[WORK REQUEST] A faithful copy of the entries is required, with no images in it.

Images with lens parameters:

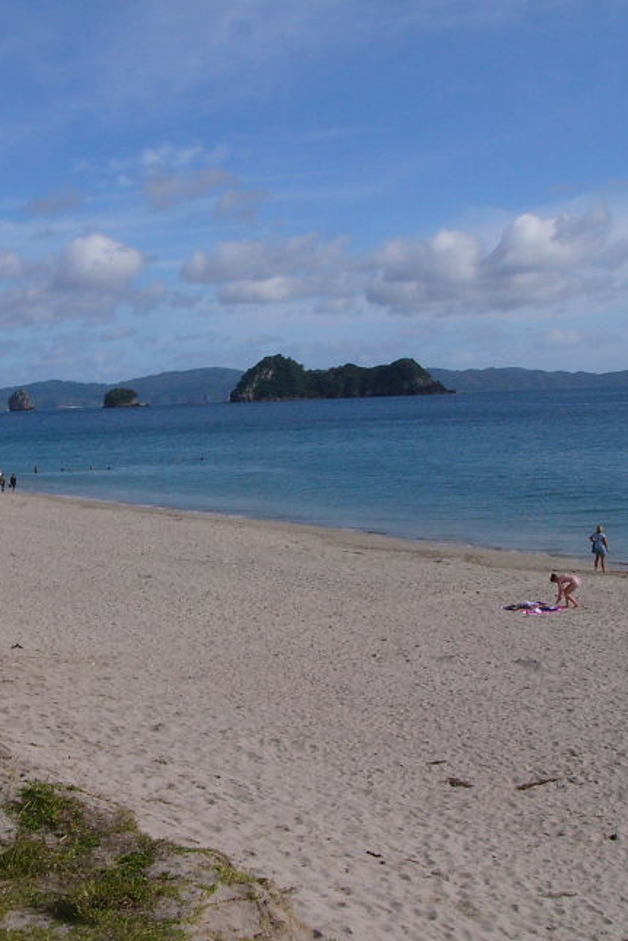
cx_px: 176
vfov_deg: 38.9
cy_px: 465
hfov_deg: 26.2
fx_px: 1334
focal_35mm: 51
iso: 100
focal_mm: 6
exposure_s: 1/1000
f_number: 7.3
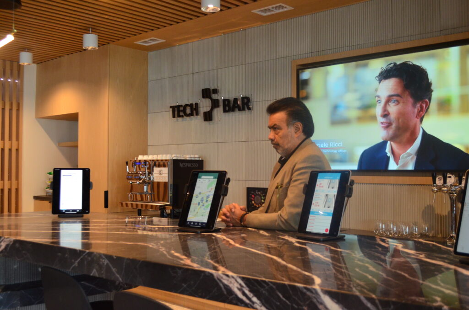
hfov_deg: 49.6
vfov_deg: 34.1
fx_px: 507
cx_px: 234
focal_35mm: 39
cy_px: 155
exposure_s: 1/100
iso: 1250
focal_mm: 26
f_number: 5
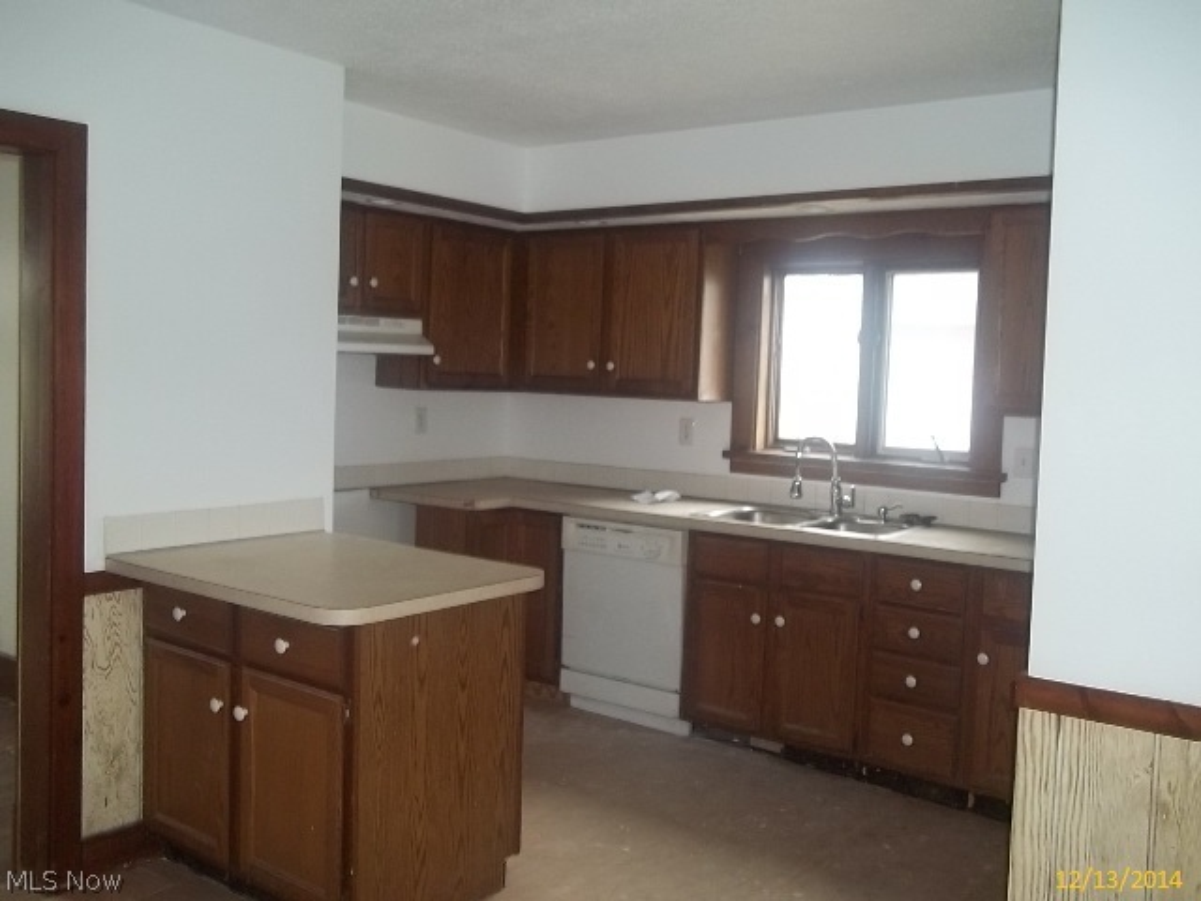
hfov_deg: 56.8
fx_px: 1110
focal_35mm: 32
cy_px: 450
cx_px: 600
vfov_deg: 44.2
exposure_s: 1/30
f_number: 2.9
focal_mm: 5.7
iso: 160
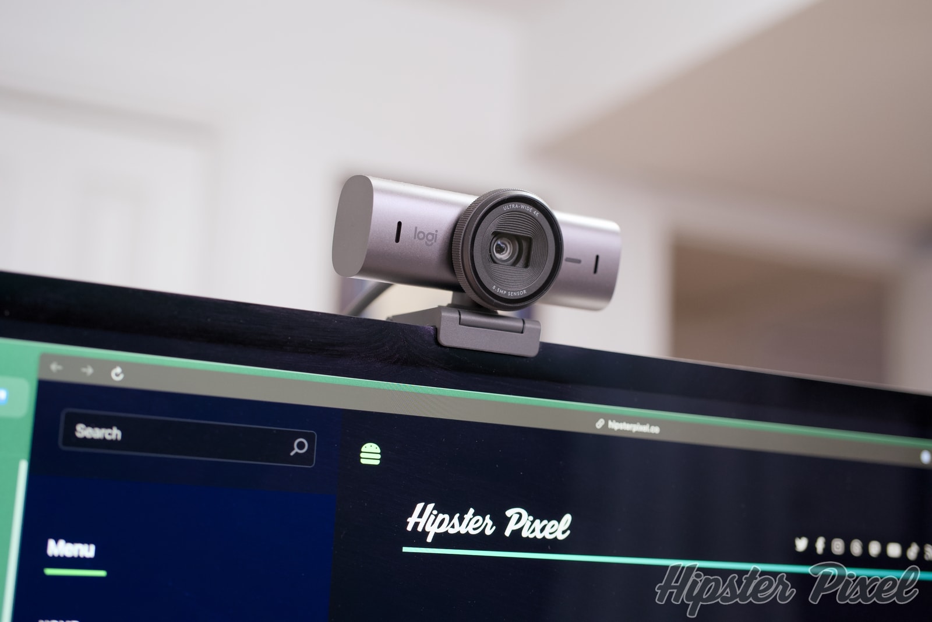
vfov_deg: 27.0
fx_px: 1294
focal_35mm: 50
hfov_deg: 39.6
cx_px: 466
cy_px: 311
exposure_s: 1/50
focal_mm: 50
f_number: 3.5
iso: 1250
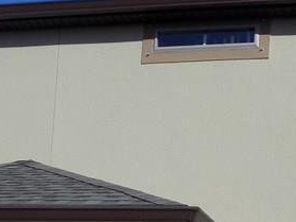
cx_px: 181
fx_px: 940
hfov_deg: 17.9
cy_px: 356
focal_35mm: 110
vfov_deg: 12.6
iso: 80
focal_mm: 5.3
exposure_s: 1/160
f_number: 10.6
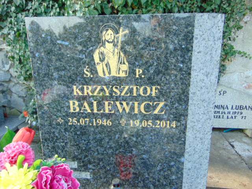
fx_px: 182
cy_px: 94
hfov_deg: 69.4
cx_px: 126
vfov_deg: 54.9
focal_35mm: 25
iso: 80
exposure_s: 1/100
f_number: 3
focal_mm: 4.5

[SOLUTION FOR THIS EXERCISE]
cx_px: 176
vfov_deg: 38.9
cy_px: 465
hfov_deg: 26.2
fx_px: 1334
focal_35mm: 51
iso: 100
focal_mm: 6
exposure_s: 1/1000
f_number: 7.3
hfov_deg: 49.6
vfov_deg: 34.1
fx_px: 507
cx_px: 234
focal_35mm: 39
cy_px: 155
exposure_s: 1/100
iso: 1250
focal_mm: 26
f_number: 5
hfov_deg: 56.8
fx_px: 1110
focal_35mm: 32
cy_px: 450
cx_px: 600
vfov_deg: 44.2
exposure_s: 1/30
f_number: 2.9
focal_mm: 5.7
iso: 160
vfov_deg: 27.0
fx_px: 1294
focal_35mm: 50
hfov_deg: 39.6
cx_px: 466
cy_px: 311
exposure_s: 1/50
focal_mm: 50
f_number: 3.5
iso: 1250
cx_px: 181
fx_px: 940
hfov_deg: 17.9
cy_px: 356
focal_35mm: 110
vfov_deg: 12.6
iso: 80
focal_mm: 5.3
exposure_s: 1/160
f_number: 10.6
fx_px: 182
cy_px: 94
hfov_deg: 69.4
cx_px: 126
vfov_deg: 54.9
focal_35mm: 25
iso: 80
exposure_s: 1/100
f_number: 3
focal_mm: 4.5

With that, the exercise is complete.